Another example is PA finances. The Israeli government is well aware of the PA’s precarious financial position, much of which lies directly at the PA’s feet due to its sluggishness on reforms, its alienation of donor states, and the large percentage of its budget that it spends on a prisoner and martyr payments system that the U.S., Israel, and the international community have demanded that it end. Nevertheless, the Bennett-Lapid government has advanced the PA tax revenues that it collects on its behalf, canceled some of the transaction fees and surcharges that the PA must pay, and reached deals with PA creditors such as Israeli electric utilities to enable services to continue.

Yet amidst all of these efforts to prop up the PA economy, Israel also places a quota on Palestinian cash transfers to banks inside Israel, which is a particular problem given how much of the Palestinian economy in the West Bank relies on cash. Since many of the approximately 140,000 West Bank Palestinians who have work permits are paid by their Israeli employers in cash, and all of the approximately 40,000 West Bank Palestinians who enter Israel illegally for work are paid in cash, it results in an estimated 2 billion shekels in cash entering the West Bank every month with only half of it able to be transferred out to Israeli banks or to pay Israeli vendors. Not only does this make it more difficult for the PA to pay its debts, it also creates security problems for banks that have too much cash in their vaults and no way to transfer it, results in higher insurance fees given the security problems that the cash creates, and encourages a bigger black market economy that is resistant to tracking transactions since so much is done through cash. Israel is trying to prevent a PA financial collapse with one hand while tying its other hand behind its own back.

This dynamic is at work nearly everywhere you look when it comes to policies designed to strengthen the PA or improve Palestinian livelihood, and it leads to a predictable breakdown. Israel views things as moving along the right path, even if the benefits to the PA have not yet emerged, and the Palestinians view the new Israeli policies as more of the same, not dropping their cynicism about Israeli actions and motives even one iota. As with so much of the Israeli-Palestinian conflict, both sides are partially to blame to varying degrees depending on the specific issue. Israel has good intentions and does not understand why those intentions are questioned, and the Palestinians view everything as part of an Israeli scheme to make them entirely dependent on Israeli good graces and do not understand why anyone views Israeli actions otherwise.

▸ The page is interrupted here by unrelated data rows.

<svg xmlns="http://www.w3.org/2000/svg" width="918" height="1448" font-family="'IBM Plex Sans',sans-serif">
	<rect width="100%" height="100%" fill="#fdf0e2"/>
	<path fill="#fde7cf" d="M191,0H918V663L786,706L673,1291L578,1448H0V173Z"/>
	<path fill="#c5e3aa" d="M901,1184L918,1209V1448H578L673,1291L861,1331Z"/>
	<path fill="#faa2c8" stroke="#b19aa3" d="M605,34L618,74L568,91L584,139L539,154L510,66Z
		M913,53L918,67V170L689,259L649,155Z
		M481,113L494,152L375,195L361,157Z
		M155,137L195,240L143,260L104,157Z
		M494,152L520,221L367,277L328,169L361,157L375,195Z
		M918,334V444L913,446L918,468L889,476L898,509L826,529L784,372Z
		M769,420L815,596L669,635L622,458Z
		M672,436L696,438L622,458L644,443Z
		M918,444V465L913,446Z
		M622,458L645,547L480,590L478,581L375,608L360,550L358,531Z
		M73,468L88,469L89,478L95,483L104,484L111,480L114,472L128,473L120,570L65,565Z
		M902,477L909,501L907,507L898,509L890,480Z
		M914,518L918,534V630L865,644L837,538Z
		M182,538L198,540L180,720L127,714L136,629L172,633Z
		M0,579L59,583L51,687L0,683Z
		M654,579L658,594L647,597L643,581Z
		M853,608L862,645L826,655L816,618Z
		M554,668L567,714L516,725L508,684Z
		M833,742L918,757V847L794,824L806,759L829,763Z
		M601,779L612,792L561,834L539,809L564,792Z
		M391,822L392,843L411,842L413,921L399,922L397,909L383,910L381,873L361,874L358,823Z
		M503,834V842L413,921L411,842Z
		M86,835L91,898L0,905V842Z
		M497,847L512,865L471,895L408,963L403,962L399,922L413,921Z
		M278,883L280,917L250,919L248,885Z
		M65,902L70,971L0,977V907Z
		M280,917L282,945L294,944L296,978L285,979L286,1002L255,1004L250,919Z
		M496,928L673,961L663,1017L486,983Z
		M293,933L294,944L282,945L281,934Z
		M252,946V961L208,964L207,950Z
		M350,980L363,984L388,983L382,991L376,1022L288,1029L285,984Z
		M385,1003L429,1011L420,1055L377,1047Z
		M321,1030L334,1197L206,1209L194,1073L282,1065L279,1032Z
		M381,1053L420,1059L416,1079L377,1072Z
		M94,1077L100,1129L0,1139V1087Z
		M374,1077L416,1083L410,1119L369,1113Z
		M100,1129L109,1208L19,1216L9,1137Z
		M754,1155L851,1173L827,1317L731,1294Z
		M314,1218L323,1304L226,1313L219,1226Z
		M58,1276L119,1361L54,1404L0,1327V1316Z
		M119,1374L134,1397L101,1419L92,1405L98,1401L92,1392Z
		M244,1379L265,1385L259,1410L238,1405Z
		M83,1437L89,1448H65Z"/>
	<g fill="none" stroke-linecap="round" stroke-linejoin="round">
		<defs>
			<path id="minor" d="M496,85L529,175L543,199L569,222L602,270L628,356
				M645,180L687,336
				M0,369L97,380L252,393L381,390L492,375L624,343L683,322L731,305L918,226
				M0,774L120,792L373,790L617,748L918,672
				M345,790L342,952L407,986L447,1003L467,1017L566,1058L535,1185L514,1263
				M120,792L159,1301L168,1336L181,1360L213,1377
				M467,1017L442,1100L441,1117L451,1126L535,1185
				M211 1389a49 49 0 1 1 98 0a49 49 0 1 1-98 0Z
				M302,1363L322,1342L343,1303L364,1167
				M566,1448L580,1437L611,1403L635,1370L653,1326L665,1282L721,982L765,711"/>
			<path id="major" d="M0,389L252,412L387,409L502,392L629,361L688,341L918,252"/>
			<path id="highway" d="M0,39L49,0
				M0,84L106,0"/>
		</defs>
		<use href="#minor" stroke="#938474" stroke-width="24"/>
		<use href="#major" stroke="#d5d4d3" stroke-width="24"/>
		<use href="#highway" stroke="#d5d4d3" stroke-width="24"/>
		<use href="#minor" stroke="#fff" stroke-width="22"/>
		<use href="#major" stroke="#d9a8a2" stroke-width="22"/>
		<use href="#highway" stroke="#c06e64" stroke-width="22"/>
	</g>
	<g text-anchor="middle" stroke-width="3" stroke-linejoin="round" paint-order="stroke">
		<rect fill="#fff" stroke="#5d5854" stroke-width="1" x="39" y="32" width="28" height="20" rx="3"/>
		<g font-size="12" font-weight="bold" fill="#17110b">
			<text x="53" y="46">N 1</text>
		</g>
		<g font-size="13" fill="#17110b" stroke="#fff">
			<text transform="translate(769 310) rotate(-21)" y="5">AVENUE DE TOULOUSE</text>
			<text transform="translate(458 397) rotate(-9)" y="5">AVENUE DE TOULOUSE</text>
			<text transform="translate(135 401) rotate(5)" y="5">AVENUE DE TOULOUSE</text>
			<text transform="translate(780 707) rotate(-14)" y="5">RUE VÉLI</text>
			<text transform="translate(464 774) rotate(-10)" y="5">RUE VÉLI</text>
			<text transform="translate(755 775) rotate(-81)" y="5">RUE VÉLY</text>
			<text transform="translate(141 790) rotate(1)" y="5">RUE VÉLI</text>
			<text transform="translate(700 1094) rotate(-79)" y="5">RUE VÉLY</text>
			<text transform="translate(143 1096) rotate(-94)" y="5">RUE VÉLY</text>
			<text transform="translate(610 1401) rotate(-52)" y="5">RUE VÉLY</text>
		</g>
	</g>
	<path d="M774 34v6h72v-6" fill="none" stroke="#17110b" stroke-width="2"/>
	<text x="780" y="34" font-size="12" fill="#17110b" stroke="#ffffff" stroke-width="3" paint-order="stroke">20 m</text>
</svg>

It is also predictable where this is heading. The notion of shrinking the conflict as a way of helping the Palestinians while avoiding difficult political choices is under attack from the right, which sees no reason to help the Palestinians, and it is under attack from the left, which sees anything short of a political process as whitewashing occupation. It is going to be very easy for both sides to point to shrinking the conflict or strengthening the PA as having failed the longer this goes on, and beneficial policies are deadened by harmful policies or by a legion of unintended consequences. This will be particularly true if the Palestinians do not believe that it has improved their lives or brought them any meaningfully tangible benefits, and if the PA’s situation remains as precarious as it is. Even if you support the notion of shrinking the conflict and strengthening the PA in precisely the manner in which the Israeli government has envisioned it, there is evidence that it is failing on its own terms, and when its opponents begin to use that evidence as a reason to end it entirely, the Israeli-Palestinian conflict is going to move to the next, and likely much darker, phase.